I moved through the kitchen and felt Kansi following me, leaving Tyler, Shahzad, and Cora with one guy who held six syringes and maybe had a gun under his jacket. It was humiliating. I went into the TV room and found the window was wide open, the screen punched out. The room was empty. The remotes lay in the middle of the couch. Kansi checked behind the couches and the drapes.
"They must have heard you and taken off," I said. Not as stupid as you thought, you little ape.
He touched my arm to pull me back, and that sent me into a deeper level of calm, equal to how bad I should have wanted to kill him. I didn't try anything.
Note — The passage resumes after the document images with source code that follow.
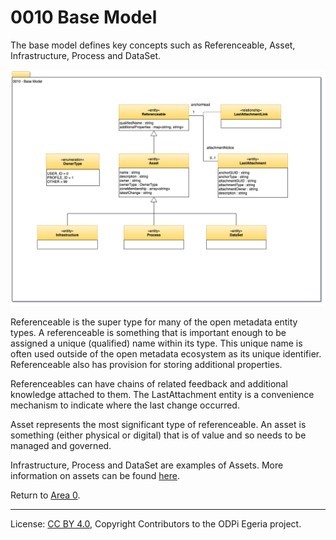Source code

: <!-- SPDX-License-Identifier: CC-BY-4.0 -->
<!-- Copyright Contributors to the ODPi Egeria project. -->

# 0010 Base Model

The base model defines key concepts such as Referenceable, Asset,
Infrastructure, Process and DataSet.


![UML](0010-Base-Model.png)

Referenceable is the super type for many of the open metadata entity
types. A referenceable is something that is important enough to
be assigned a unique (qualified) name within its type.
This unique name is often used outside of the open metadata
ecosystem as its unique identifier.
Referenceable also has provision for storing additional properties.

Referenceables can have chains of related feedback and additional knowledge attached to
them.  The LastAttachment entity is a convenience mechanism to
indicate where the last change occurred.

Asset represents the most significant type of referenceable.
An asset is something (either physical or digital) that is of
value and so needs to be managed and governed.

Infrastructure, Process and DataSet are examples of Assets.
More information on assets can be found
[here](../../../open-metadata-implementation/access-services/docs/concepts/assets).

Return to [Area 0](Area-0-models.md).

----
License: [CC BY 4.0](https://creativecommons.org/licenses/by/4.0/),
Copyright Contributors to the ODPi Egeria project.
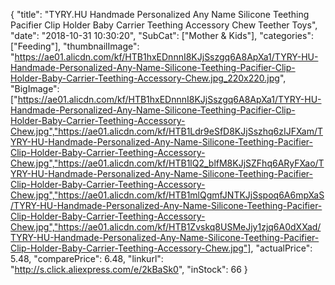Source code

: {
	"title": "TYRY.HU Handmade Personalized Any Name Silicone Teething Pacifier Clip Holder Baby Carrier Teething Accessory Chew Teether Toys",
	"date": "2018-10-31 10:30:20",
	"SubCat": ["Mother & Kids"],
	"categories": ["Feeding"],
	"thumbnailImage": "https://ae01.alicdn.com/kf/HTB1hxEDnnnI8KJjSszgq6A8ApXa1/TYRY-HU-Handmade-Personalized-Any-Name-Silicone-Teething-Pacifier-Clip-Holder-Baby-Carrier-Teething-Accessory-Chew.jpg_220x220.jpg",
	"BigImage": ["https://ae01.alicdn.com/kf/HTB1hxEDnnnI8KJjSszgq6A8ApXa1/TYRY-HU-Handmade-Personalized-Any-Name-Silicone-Teething-Pacifier-Clip-Holder-Baby-Carrier-Teething-Accessory-Chew.jpg","https://ae01.alicdn.com/kf/HTB1Ldr9eSfD8KJjSszhq6zIJFXam/TYRY-HU-Handmade-Personalized-Any-Name-Silicone-Teething-Pacifier-Clip-Holder-Baby-Carrier-Teething-Accessory-Chew.jpg","https://ae01.alicdn.com/kf/HTB1lQ2_blfM8KJjSZFhq6ARyFXao/TYRY-HU-Handmade-Personalized-Any-Name-Silicone-Teething-Pacifier-Clip-Holder-Baby-Carrier-Teething-Accessory-Chew.jpg","https://ae01.alicdn.com/kf/HTB1mlQgmfJNTKJjSspoq6A6mpXaS/TYRY-HU-Handmade-Personalized-Any-Name-Silicone-Teething-Pacifier-Clip-Holder-Baby-Carrier-Teething-Accessory-Chew.jpg","https://ae01.alicdn.com/kf/HTB1Zvskq8USMeJjy1zjq6A0dXXad/TYRY-HU-Handmade-Personalized-Any-Name-Silicone-Teething-Pacifier-Clip-Holder-Baby-Carrier-Teething-Accessory-Chew.jpg"],
	"actualPrice": 5.48,
	"comparePrice": 6.48,
	"linkurl": "http://s.click.aliexpress.com/e/2kBaSk0",
	"inStock": 66
}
"They're outside," Kansi said as we returned.
"Ah. Our guys in the brush need hostages, too. That works well."
They're hostages. My brother will never live through this. Think of it later.
He pulled a flat-bottomed beaker out of his pocket and with the hand holding the hypos, used his fingers to get the top off. Too much self-control. He set it in front of Tyler. "FireFall is a terrible way to go. This is not. Drink it."
S
hahzad gazed at me again and I shook my head, looking to the floor. What Tyler had done was noble, but what was done was done. We needed to keep Henry seated. If the beaker got anywhere close to Tyler's mouth, I was diving for Henry.
Tyler's CBS was still with him for some reason. I glanced over my shoulder for something to hurl—not that we had a chance. The swinging door to the kitchen was still open, and I could see a carton of a dozen or so cans of organic tomato paste, but we'd all be dead by the time I reached and heaved even one. And I hadn't pitched in baseball since I was twelve.
Tyler stuck his head down to the beaker and smelled it. Ballsy, ballsy. "Smells lousy. What is it?"
"Just drink it."
"What if I don't want to?"
"You will. If you don't, I'll stick Cora with one of these."
Henry didn't even move to Cora, didn't hold it to her throat. His confidence stunned me more than his threats did. We couldn't rush him, not considering he was holding something more lethal than a gun. Kansi swung his nunchuks once, which I supposed meant he'd come after me as well, and then they disappeared into his crossed arms again. The whir-spit-whir sound caught Tyler's attention. He looked at me, then at the beaker, and I could see the terror written all over his face.
"Don't waste our time. You're supposed to be dead anyway." Henry was leaning back in his chair, the top still caught up under the door handles, not looking the least bit nervous. "I'm counting backwards for you. Ten. Nine. Eight."
Tyler pulled his sense of humor out of his ass. "Can I say grace?"
"You may not. Seven. Six."
"That's a terrible thing. Maybe you're not the only religious guy in this room."
"Five. Four."
"Thanks, God. Amen..."
"Three—"
The rest happened so fast, yet it left an eternity of flash images in my mind. A bang! drew my eyes to Kansi, who dropped his nunchucks and gripped his chest as blood poured through it. Tyler and Shahzad flew under the table, yanking Cora down with them, and Kansi staggered toward Henry, reaching him at the same time my brother did. I dove for Kansi and took him to the floor. I didn't have to hold him down for more than a few seconds. He went limp and was, I presumed, dead, leaving me to stare at my brother, frozen with horror.